(Records from a data source)
══════════

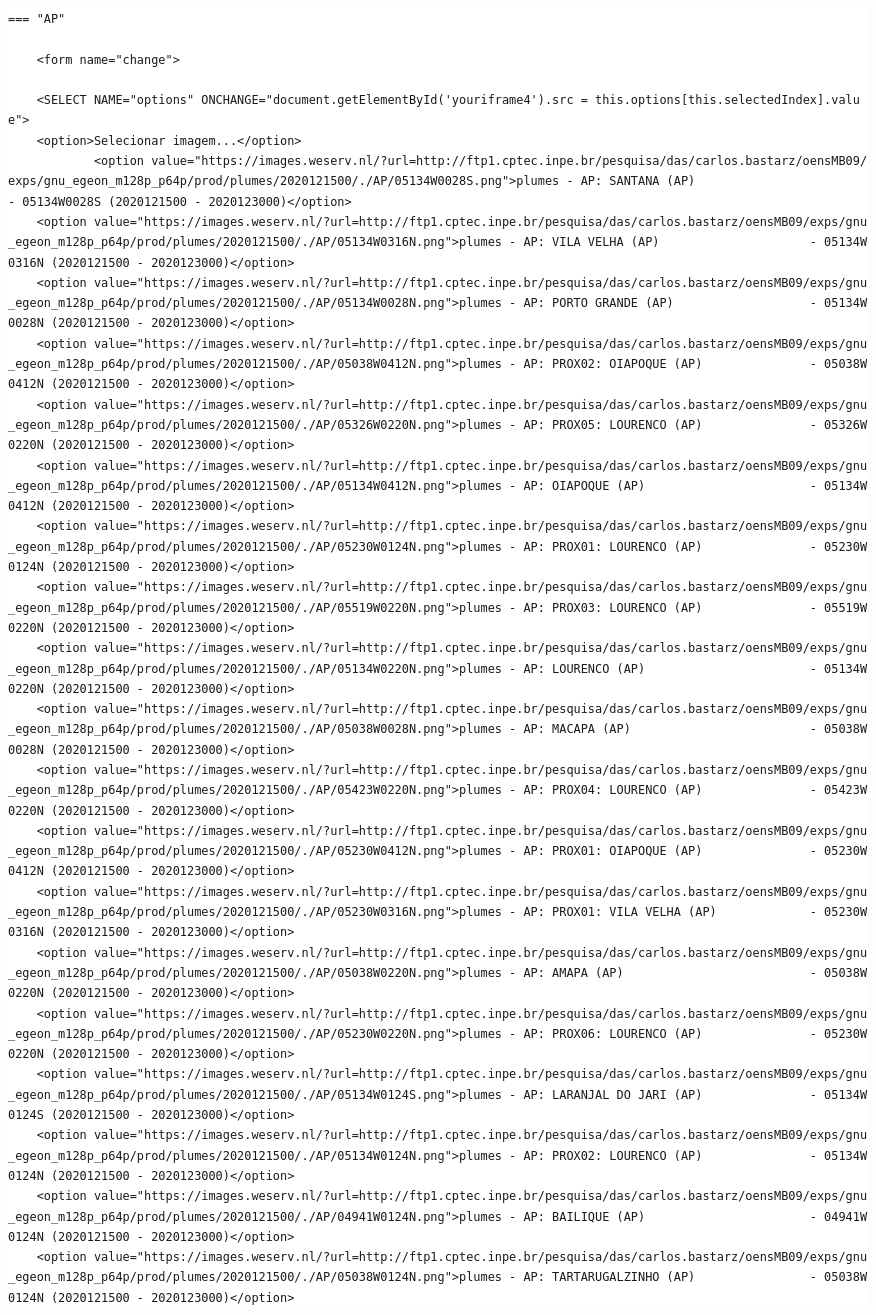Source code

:     === "AP"

        <form name="change">
        
        <SELECT NAME="options" ONCHANGE="document.getElementById('youriframe4').src = this.options[this.selectedIndex].value">
        <option>Selecionar imagem...</option>
                <option value="https://images.weserv.nl/?url=http://ftp1.cptec.inpe.br/pesquisa/das/carlos.bastarz/oensMB09/exps/gnu_egeon_m128p_p64p/prod/plumes/2020121500/./AP/05134W0028S.png">plumes - AP: SANTANA (AP)                        - 05134W0028S (2020121500 - 2020123000)</option>
        <option value="https://images.weserv.nl/?url=http://ftp1.cptec.inpe.br/pesquisa/das/carlos.bastarz/oensMB09/exps/gnu_egeon_m128p_p64p/prod/plumes/2020121500/./AP/05134W0316N.png">plumes - AP: VILA VELHA (AP)                     - 05134W0316N (2020121500 - 2020123000)</option>
        <option value="https://images.weserv.nl/?url=http://ftp1.cptec.inpe.br/pesquisa/das/carlos.bastarz/oensMB09/exps/gnu_egeon_m128p_p64p/prod/plumes/2020121500/./AP/05134W0028N.png">plumes - AP: PORTO GRANDE (AP)                   - 05134W0028N (2020121500 - 2020123000)</option>
        <option value="https://images.weserv.nl/?url=http://ftp1.cptec.inpe.br/pesquisa/das/carlos.bastarz/oensMB09/exps/gnu_egeon_m128p_p64p/prod/plumes/2020121500/./AP/05038W0412N.png">plumes - AP: PROX02: OIAPOQUE (AP)               - 05038W0412N (2020121500 - 2020123000)</option>
        <option value="https://images.weserv.nl/?url=http://ftp1.cptec.inpe.br/pesquisa/das/carlos.bastarz/oensMB09/exps/gnu_egeon_m128p_p64p/prod/plumes/2020121500/./AP/05326W0220N.png">plumes - AP: PROX05: LOURENCO (AP)               - 05326W0220N (2020121500 - 2020123000)</option>
        <option value="https://images.weserv.nl/?url=http://ftp1.cptec.inpe.br/pesquisa/das/carlos.bastarz/oensMB09/exps/gnu_egeon_m128p_p64p/prod/plumes/2020121500/./AP/05134W0412N.png">plumes - AP: OIAPOQUE (AP)                       - 05134W0412N (2020121500 - 2020123000)</option>
        <option value="https://images.weserv.nl/?url=http://ftp1.cptec.inpe.br/pesquisa/das/carlos.bastarz/oensMB09/exps/gnu_egeon_m128p_p64p/prod/plumes/2020121500/./AP/05230W0124N.png">plumes - AP: PROX01: LOURENCO (AP)               - 05230W0124N (2020121500 - 2020123000)</option>
        <option value="https://images.weserv.nl/?url=http://ftp1.cptec.inpe.br/pesquisa/das/carlos.bastarz/oensMB09/exps/gnu_egeon_m128p_p64p/prod/plumes/2020121500/./AP/05519W0220N.png">plumes - AP: PROX03: LOURENCO (AP)               - 05519W0220N (2020121500 - 2020123000)</option>
        <option value="https://images.weserv.nl/?url=http://ftp1.cptec.inpe.br/pesquisa/das/carlos.bastarz/oensMB09/exps/gnu_egeon_m128p_p64p/prod/plumes/2020121500/./AP/05134W0220N.png">plumes - AP: LOURENCO (AP)                       - 05134W0220N (2020121500 - 2020123000)</option>
        <option value="https://images.weserv.nl/?url=http://ftp1.cptec.inpe.br/pesquisa/das/carlos.bastarz/oensMB09/exps/gnu_egeon_m128p_p64p/prod/plumes/2020121500/./AP/05038W0028N.png">plumes - AP: MACAPA (AP)                         - 05038W0028N (2020121500 - 2020123000)</option>
        <option value="https://images.weserv.nl/?url=http://ftp1.cptec.inpe.br/pesquisa/das/carlos.bastarz/oensMB09/exps/gnu_egeon_m128p_p64p/prod/plumes/2020121500/./AP/05423W0220N.png">plumes - AP: PROX04: LOURENCO (AP)               - 05423W0220N (2020121500 - 2020123000)</option>
        <option value="https://images.weserv.nl/?url=http://ftp1.cptec.inpe.br/pesquisa/das/carlos.bastarz/oensMB09/exps/gnu_egeon_m128p_p64p/prod/plumes/2020121500/./AP/05230W0412N.png">plumes - AP: PROX01: OIAPOQUE (AP)               - 05230W0412N (2020121500 - 2020123000)</option>
        <option value="https://images.weserv.nl/?url=http://ftp1.cptec.inpe.br/pesquisa/das/carlos.bastarz/oensMB09/exps/gnu_egeon_m128p_p64p/prod/plumes/2020121500/./AP/05230W0316N.png">plumes - AP: PROX01: VILA VELHA (AP)             - 05230W0316N (2020121500 - 2020123000)</option>
        <option value="https://images.weserv.nl/?url=http://ftp1.cptec.inpe.br/pesquisa/das/carlos.bastarz/oensMB09/exps/gnu_egeon_m128p_p64p/prod/plumes/2020121500/./AP/05038W0220N.png">plumes - AP: AMAPA (AP)                          - 05038W0220N (2020121500 - 2020123000)</option>
        <option value="https://images.weserv.nl/?url=http://ftp1.cptec.inpe.br/pesquisa/das/carlos.bastarz/oensMB09/exps/gnu_egeon_m128p_p64p/prod/plumes/2020121500/./AP/05230W0220N.png">plumes - AP: PROX06: LOURENCO (AP)               - 05230W0220N (2020121500 - 2020123000)</option>
        <option value="https://images.weserv.nl/?url=http://ftp1.cptec.inpe.br/pesquisa/das/carlos.bastarz/oensMB09/exps/gnu_egeon_m128p_p64p/prod/plumes/2020121500/./AP/05134W0124S.png">plumes - AP: LARANJAL DO JARI (AP)               - 05134W0124S (2020121500 - 2020123000)</option>
        <option value="https://images.weserv.nl/?url=http://ftp1.cptec.inpe.br/pesquisa/das/carlos.bastarz/oensMB09/exps/gnu_egeon_m128p_p64p/prod/plumes/2020121500/./AP/05134W0124N.png">plumes - AP: PROX02: LOURENCO (AP)               - 05134W0124N (2020121500 - 2020123000)</option>
        <option value="https://images.weserv.nl/?url=http://ftp1.cptec.inpe.br/pesquisa/das/carlos.bastarz/oensMB09/exps/gnu_egeon_m128p_p64p/prod/plumes/2020121500/./AP/04941W0124N.png">plumes - AP: BAILIQUE (AP)                       - 04941W0124N (2020121500 - 2020123000)</option>
        <option value="https://images.weserv.nl/?url=http://ftp1.cptec.inpe.br/pesquisa/das/carlos.bastarz/oensMB09/exps/gnu_egeon_m128p_p64p/prod/plumes/2020121500/./AP/05038W0124N.png">plumes - AP: TARTARUGALZINHO (AP)                - 05038W0124N (2020121500 - 2020123000)</option>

══════════

* Task:
Your task is to reproduce exactly the lines from the start of the data above through the line containing "<option>Selecionar imagem...</option>", leaving every picture out.

* Task response:
Source code

:     === "AP"

        <form name="change">
        
        <SELECT NAME="options" ONCHANGE="document.getElementById('youriframe4').src = this.options[this.selectedIndex].value">
        <option>Selecionar imagem...</option>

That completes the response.